Global Dual Sourcing: Tailored Base-Surge Allocation to Near- and Offshore Production

When designing a sourcing strategy in practice, a key task is to determine the average order rates placed to each source because that affects cost and supplier management. We consider a firm that has access to a responsive nearshore source (e.g., Mexico) and a low-cost offshore source (e.g., China). The firm must determine an inventory sourcing policy to satisfy random demand over time. Unfortunately, the optimal policy is too complex to allow a direct answer to our key question. Therefore, we analyze a tailored base-surge (TBS) sourcing policy that is simple, used in practice, and captures the classic trade-off between cost and responsiveness. The

TBS policy combines push and pull controls by replenishing at a constant rate from the offshore source and producing at the nearshore plant only when inventory is below a target.
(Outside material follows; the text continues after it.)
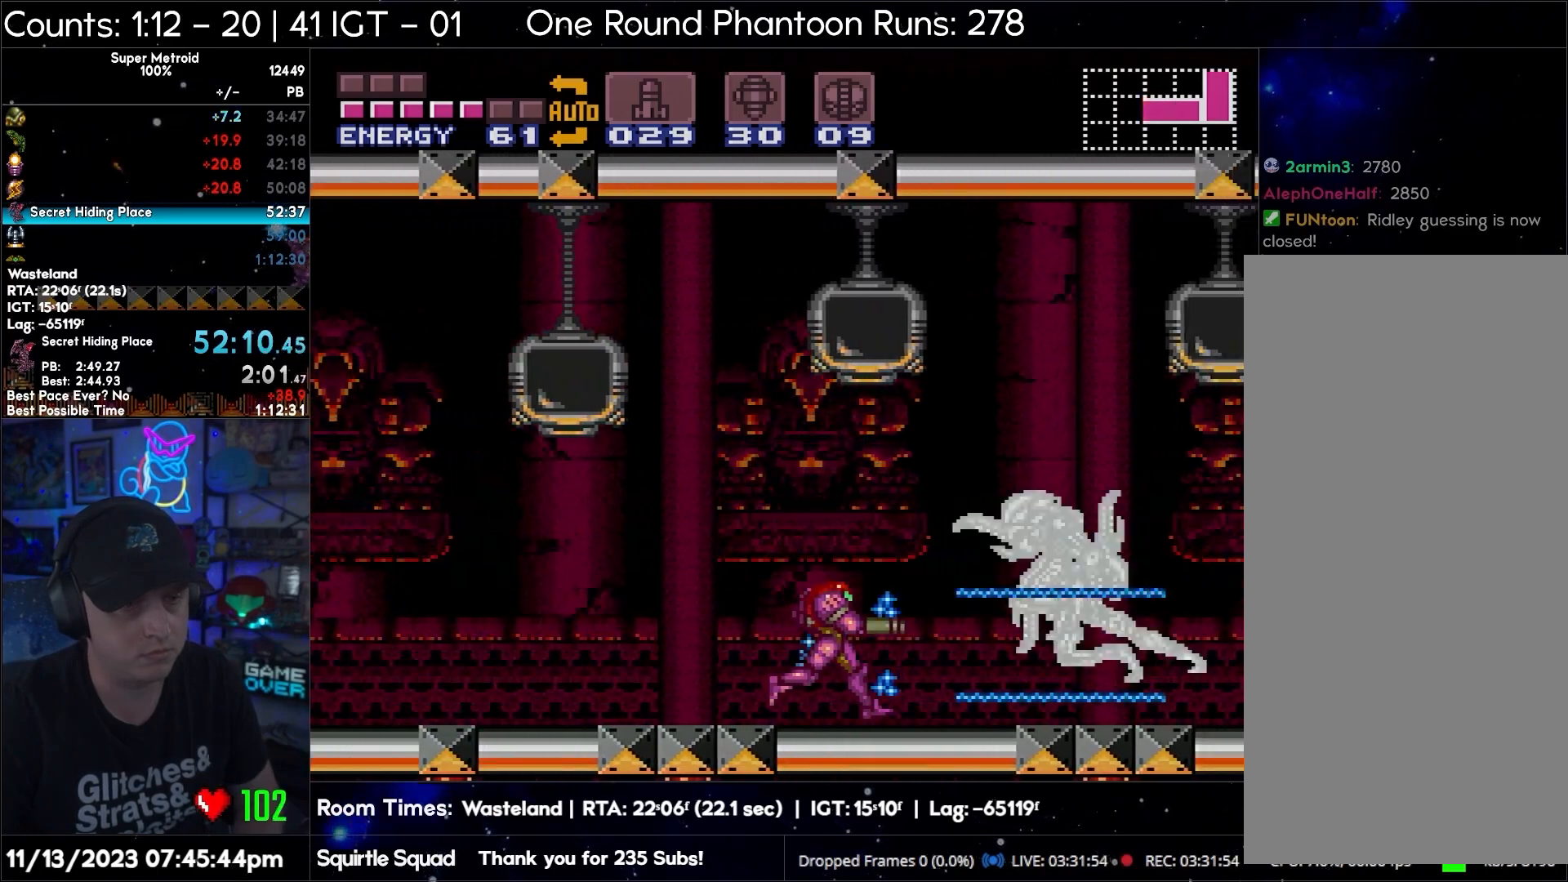
{"buttons": ["A", "Y", "DPAD_LEFT"], "events": [[367, "DPAD_RIGHT", "up"], [433, "DPAD_LEFT", "down"]]}
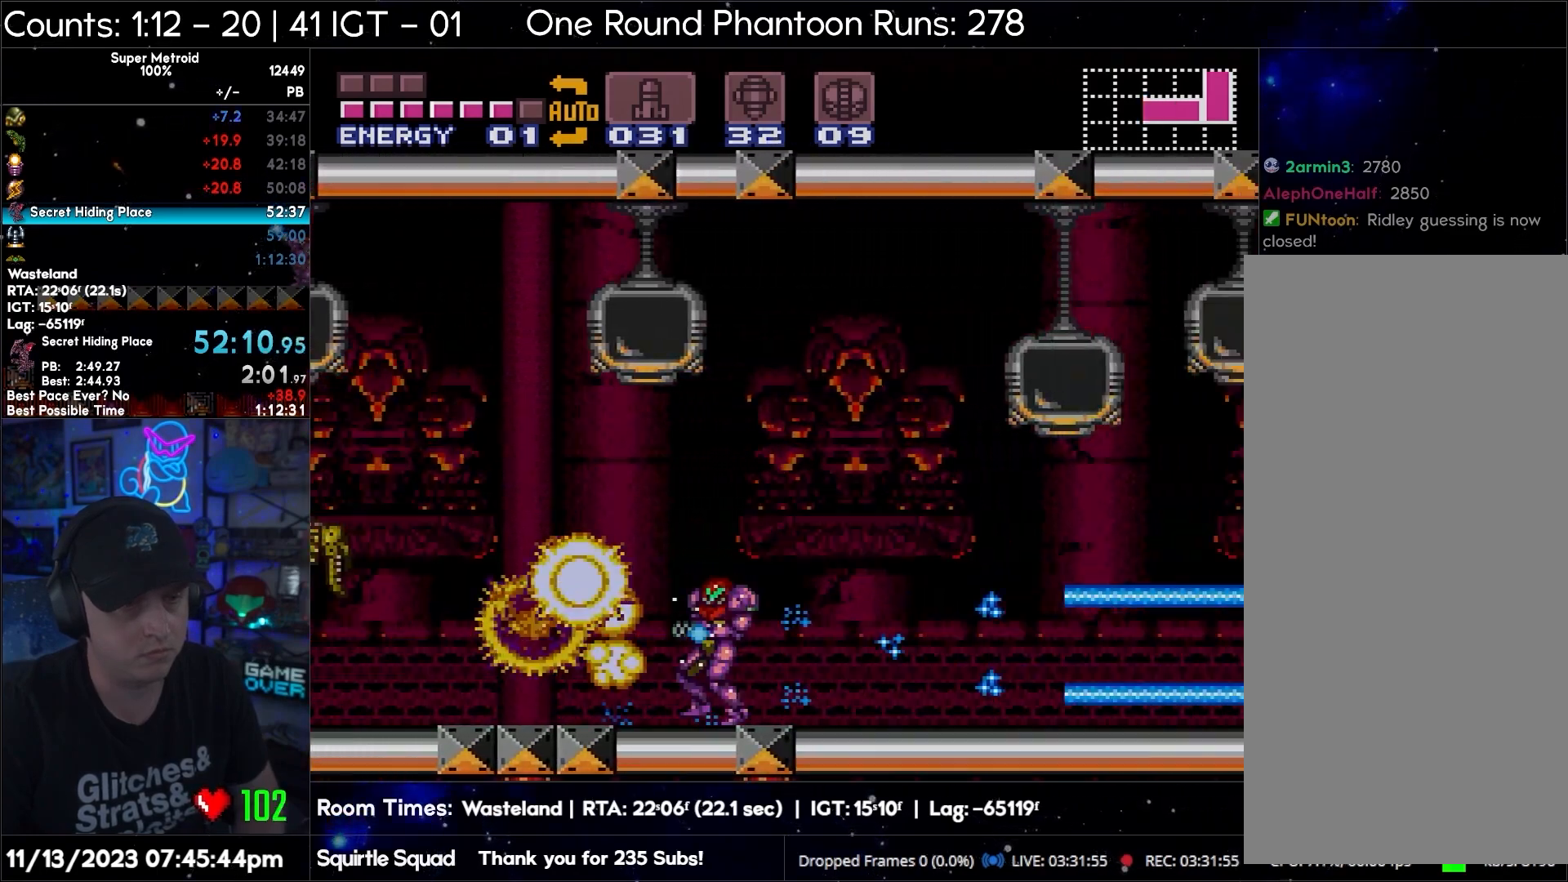
{"buttons": ["A", "Y", "DPAD_LEFT"], "events": []}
The constant base allocation allows the offshore facility to focus on cost efficiency, whereas the nearshore facility’s quick response capability is utilized only dynamically to guarantee high service. The research goals are to (i) determine the allocation of random demand into base and surge capacity, (ii) estimate corresponding working capital requirements, and (iii) identify and value the key drivers of dual sourcing. We present performance bounds on the optimal cost and prove that economic optimization brings the system into heavy traffic. We analyze the sourcing policy that is asymptotically optimal for high-volume systems and present a simple “square-root” formula that is insightful to answer our questions and sufficiently accurate for practice, as is demonstrated with a validation study.